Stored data
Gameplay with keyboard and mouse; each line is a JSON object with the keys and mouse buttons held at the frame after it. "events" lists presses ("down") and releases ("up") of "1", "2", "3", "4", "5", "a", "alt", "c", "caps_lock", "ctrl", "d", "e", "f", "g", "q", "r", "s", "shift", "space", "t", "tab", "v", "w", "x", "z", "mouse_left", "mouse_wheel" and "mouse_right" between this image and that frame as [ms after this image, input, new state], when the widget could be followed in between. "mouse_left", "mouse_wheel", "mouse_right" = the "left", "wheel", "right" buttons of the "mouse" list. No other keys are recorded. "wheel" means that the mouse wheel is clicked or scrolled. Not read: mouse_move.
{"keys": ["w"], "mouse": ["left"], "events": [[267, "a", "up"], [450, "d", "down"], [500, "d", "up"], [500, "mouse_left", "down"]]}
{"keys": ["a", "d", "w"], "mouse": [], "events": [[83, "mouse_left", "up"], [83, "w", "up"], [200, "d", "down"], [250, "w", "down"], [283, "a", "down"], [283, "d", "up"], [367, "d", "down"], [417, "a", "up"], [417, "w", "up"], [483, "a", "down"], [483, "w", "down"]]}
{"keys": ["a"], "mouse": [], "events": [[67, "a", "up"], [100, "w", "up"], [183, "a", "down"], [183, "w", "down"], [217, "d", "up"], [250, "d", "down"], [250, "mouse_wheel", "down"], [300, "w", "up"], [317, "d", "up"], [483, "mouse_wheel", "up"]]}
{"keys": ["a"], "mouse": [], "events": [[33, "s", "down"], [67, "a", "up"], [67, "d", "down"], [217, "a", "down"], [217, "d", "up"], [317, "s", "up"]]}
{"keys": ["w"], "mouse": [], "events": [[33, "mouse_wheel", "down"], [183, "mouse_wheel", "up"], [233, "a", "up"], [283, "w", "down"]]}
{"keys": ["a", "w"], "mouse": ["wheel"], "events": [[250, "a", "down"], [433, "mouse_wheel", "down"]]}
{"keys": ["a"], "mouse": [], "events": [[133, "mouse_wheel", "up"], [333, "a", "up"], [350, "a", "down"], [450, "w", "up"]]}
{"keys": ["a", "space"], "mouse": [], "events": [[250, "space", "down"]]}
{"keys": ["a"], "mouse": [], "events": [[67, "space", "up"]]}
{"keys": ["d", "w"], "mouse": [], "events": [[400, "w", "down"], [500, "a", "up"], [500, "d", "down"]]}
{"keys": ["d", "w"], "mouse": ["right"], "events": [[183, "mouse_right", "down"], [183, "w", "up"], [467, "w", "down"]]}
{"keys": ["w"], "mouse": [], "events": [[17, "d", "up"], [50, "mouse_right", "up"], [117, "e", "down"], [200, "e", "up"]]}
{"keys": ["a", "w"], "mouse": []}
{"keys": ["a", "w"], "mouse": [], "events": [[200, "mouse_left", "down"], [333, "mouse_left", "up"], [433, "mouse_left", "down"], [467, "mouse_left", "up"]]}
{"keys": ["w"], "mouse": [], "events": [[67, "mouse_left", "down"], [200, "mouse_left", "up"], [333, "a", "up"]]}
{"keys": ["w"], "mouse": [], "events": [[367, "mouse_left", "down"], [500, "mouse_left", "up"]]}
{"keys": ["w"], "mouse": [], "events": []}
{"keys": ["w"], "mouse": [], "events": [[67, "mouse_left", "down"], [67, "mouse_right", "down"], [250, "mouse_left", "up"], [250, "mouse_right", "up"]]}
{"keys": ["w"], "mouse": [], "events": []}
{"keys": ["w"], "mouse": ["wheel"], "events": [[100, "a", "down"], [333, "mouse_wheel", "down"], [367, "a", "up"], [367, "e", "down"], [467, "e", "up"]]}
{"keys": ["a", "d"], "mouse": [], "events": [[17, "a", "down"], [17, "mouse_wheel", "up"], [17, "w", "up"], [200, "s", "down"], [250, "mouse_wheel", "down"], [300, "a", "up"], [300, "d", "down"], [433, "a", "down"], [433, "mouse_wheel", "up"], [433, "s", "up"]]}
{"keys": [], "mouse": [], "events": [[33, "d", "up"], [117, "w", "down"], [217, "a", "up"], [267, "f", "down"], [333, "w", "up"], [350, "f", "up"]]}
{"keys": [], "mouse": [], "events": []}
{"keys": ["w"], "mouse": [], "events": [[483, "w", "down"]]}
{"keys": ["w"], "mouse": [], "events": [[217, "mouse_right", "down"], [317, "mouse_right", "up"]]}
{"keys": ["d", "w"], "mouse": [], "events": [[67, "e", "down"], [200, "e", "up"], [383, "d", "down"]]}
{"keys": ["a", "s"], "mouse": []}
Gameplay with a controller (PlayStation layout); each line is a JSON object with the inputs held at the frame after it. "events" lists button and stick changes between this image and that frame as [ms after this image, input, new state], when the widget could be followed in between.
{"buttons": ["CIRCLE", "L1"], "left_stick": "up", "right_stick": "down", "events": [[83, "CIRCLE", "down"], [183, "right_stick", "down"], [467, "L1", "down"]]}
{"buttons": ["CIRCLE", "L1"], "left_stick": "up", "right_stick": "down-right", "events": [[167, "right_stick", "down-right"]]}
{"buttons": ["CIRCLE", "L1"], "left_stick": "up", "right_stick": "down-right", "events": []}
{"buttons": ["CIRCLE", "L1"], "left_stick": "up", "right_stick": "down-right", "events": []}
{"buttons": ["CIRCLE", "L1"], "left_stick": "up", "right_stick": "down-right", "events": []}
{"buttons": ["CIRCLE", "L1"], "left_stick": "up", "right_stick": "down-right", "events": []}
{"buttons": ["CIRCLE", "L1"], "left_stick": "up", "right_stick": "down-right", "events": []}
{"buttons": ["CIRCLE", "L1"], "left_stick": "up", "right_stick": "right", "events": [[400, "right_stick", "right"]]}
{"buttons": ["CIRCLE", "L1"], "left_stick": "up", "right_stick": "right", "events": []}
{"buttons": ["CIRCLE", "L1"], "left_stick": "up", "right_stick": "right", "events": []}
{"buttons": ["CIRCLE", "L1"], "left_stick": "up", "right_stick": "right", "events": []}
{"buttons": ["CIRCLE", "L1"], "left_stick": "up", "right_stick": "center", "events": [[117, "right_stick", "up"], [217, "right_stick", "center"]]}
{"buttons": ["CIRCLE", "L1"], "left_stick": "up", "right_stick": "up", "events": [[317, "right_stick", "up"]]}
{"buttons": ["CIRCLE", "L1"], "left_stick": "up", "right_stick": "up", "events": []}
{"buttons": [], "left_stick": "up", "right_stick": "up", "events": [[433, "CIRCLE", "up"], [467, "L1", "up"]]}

Exercise brief |
All the records above are to be reproduced exactly.

Exercise solution |
Gameplay with keyboard and mouse; each line is a JSON object with the keys and mouse buttons held at the frame after it. "events" lists presses ("down") and releases ("up") of "1", "2", "3", "4", "5", "a", "alt", "c", "caps_lock", "ctrl", "d", "e", "f", "g", "q", "r", "s", "shift", "space", "t", "tab", "v", "w", "x", "z", "mouse_left", "mouse_wheel" and "mouse_right" between this image and that frame as [ms after this image, input, new state], when the widget could be followed in between. "mouse_left", "mouse_wheel", "mouse_right" = the "left", "wheel", "right" buttons of the "mouse" list. No other keys are recorded. "wheel" means that the mouse wheel is clicked or scrolled. Not read: mouse_move.
{"keys": ["w"], "mouse": ["left"], "events": [[267, "a", "up"], [450, "d", "down"], [500, "d", "up"], [500, "mouse_left", "down"]]}
{"keys": ["a", "d", "w"], "mouse": [], "events": [[83, "mouse_left", "up"], [83, "w", "up"], [200, "d", "down"], [250, "w", "down"], [283, "a", "down"], [283, "d", "up"], [367, "d", "down"], [417, "a", "up"], [417, "w", "up"], [483, "a", "down"], [483, "w", "down"]]}
{"keys": ["a"], "mouse": [], "events": [[67, "a", "up"], [100, "w", "up"], [183, "a", "down"], [183, "w", "down"], [217, "d", "up"], [250, "d", "down"], [250, "mouse_wheel", "down"], [300, "w", "up"], [317, "d", "up"], [483, "mouse_wheel", "up"]]}
{"keys": ["a"], "mouse": [], "events": [[33, "s", "down"], [67, "a", "up"], [67, "d", "down"], [217, "a", "down"], [217, "d", "up"], [317, "s", "up"]]}
{"keys": ["w"], "mouse": [], "events": [[33, "mouse_wheel", "down"], [183, "mouse_wheel", "up"], [233, "a", "up"], [283, "w", "down"]]}
{"keys": ["a", "w"], "mouse": ["wheel"], "events": [[250, "a", "down"], [433, "mouse_wheel", "down"]]}
{"keys": ["a"], "mouse": [], "events": [[133, "mouse_wheel", "up"], [333, "a", "up"], [350, "a", "down"], [450, "w", "up"]]}
{"keys": ["a", "space"], "mouse": [], "events": [[250, "space", "down"]]}
{"keys": ["a"], "mouse": [], "events": [[67, "space", "up"]]}
{"keys": ["d", "w"], "mouse": [], "events": [[400, "w", "down"], [500, "a", "up"], [500, "d", "down"]]}
{"keys": ["d", "w"], "mouse": ["right"], "events": [[183, "mouse_right", "down"], [183, "w", "up"], [467, "w", "down"]]}
{"keys": ["w"], "mouse": [], "events": [[17, "d", "up"], [50, "mouse_right", "up"], [117, "e", "down"], [200, "e", "up"]]}
{"keys": ["a", "w"], "mouse": []}
{"keys": ["a", "w"], "mouse": [], "events": [[200, "mouse_left", "down"], [333, "mouse_left", "up"], [433, "mouse_left", "down"], [467, "mouse_left", "up"]]}
{"keys": ["w"], "mouse": [], "events": [[67, "mouse_left", "down"], [200, "mouse_left", "up"], [333, "a", "up"]]}
{"keys": ["w"], "mouse": [], "events": [[367, "mouse_left", "down"], [500, "mouse_left", "up"]]}
{"keys": ["w"], "mouse": [], "events": []}
{"keys": ["w"], "mouse": [], "events": [[67, "mouse_left", "down"], [67, "mouse_right", "down"], [250, "mouse_left", "up"], [250, "mouse_right", "up"]]}
{"keys": ["w"], "mouse": [], "events": []}
{"keys": ["w"], "mouse": ["wheel"], "events": [[100, "a", "down"], [333, "mouse_wheel", "down"], [367, "a", "up"], [367, "e", "down"], [467, "e", "up"]]}
{"keys": ["a", "d"], "mouse": [], "events": [[17, "a", "down"], [17, "mouse_wheel", "up"], [17, "w", "up"], [200, "s", "down"], [250, "mouse_wheel", "down"], [300, "a", "up"], [300, "d", "down"], [433, "a", "down"], [433, "mouse_wheel", "up"], [433, "s", "up"]]}
{"keys": [], "mouse": [], "events": [[33, "d", "up"], [117, "w", "down"], [217, "a", "up"], [267, "f", "down"], [333, "w", "up"], [350, "f", "up"]]}
{"keys": [], "mouse": [], "events": []}
{"keys": ["w"], "mouse": [], "events": [[483, "w", "down"]]}
{"keys": ["w"], "mouse": [], "events": [[217, "mouse_right", "down"], [317, "mouse_right", "up"]]}
{"keys": ["d", "w"], "mouse": [], "events": [[67, "e", "down"], [200, "e", "up"], [383, "d", "down"]]}
{"keys": ["a", "s"], "mouse": []}
Gameplay with a controller (PlayStation layout); each line is a JSON object with the inputs held at the frame after it. "events" lists button and stick changes between this image and that frame as [ms after this image, input, new state], when the widget could be followed in between.
{"buttons": ["CIRCLE", "L1"], "left_stick": "up", "right_stick": "down", "events": [[83, "CIRCLE", "down"], [183, "right_stick", "down"], [467, "L1", "down"]]}
{"buttons": ["CIRCLE", "L1"], "left_stick": "up", "right_stick": "down-right", "events": [[167, "right_stick", "down-right"]]}
{"buttons": ["CIRCLE", "L1"], "left_stick": "up", "right_stick": "down-right", "events": []}
{"buttons": ["CIRCLE", "L1"], "left_stick": "up", "right_stick": "down-right", "events": []}
{"buttons": ["CIRCLE", "L1"], "left_stick": "up", "right_stick": "down-right", "events": []}
{"buttons": ["CIRCLE", "L1"], "left_stick": "up", "right_stick": "down-right", "events": []}
{"buttons": ["CIRCLE", "L1"], "left_stick": "up", "right_stick": "down-right", "events": []}
{"buttons": ["CIRCLE", "L1"], "left_stick": "up", "right_stick": "right", "events": [[400, "right_stick", "right"]]}
{"buttons": ["CIRCLE", "L1"], "left_stick": "up", "right_stick": "right", "events": []}
{"buttons": ["CIRCLE", "L1"], "left_stick": "up", "right_stick": "right", "events": []}
{"buttons": ["CIRCLE", "L1"], "left_stick": "up", "right_stick": "right", "events": []}
{"buttons": ["CIRCLE", "L1"], "left_stick": "up", "right_stick": "center", "events": [[117, "right_stick", "up"], [217, "right_stick", "center"]]}
{"buttons": ["CIRCLE", "L1"], "left_stick": "up", "right_stick": "up", "events": [[317, "right_stick", "up"]]}
{"buttons": ["CIRCLE", "L1"], "left_stick": "up", "right_stick": "up", "events": []}
{"buttons": [], "left_stick": "up", "right_stick": "up", "events": [[433, "CIRCLE", "up"], [467, "L1", "up"]]}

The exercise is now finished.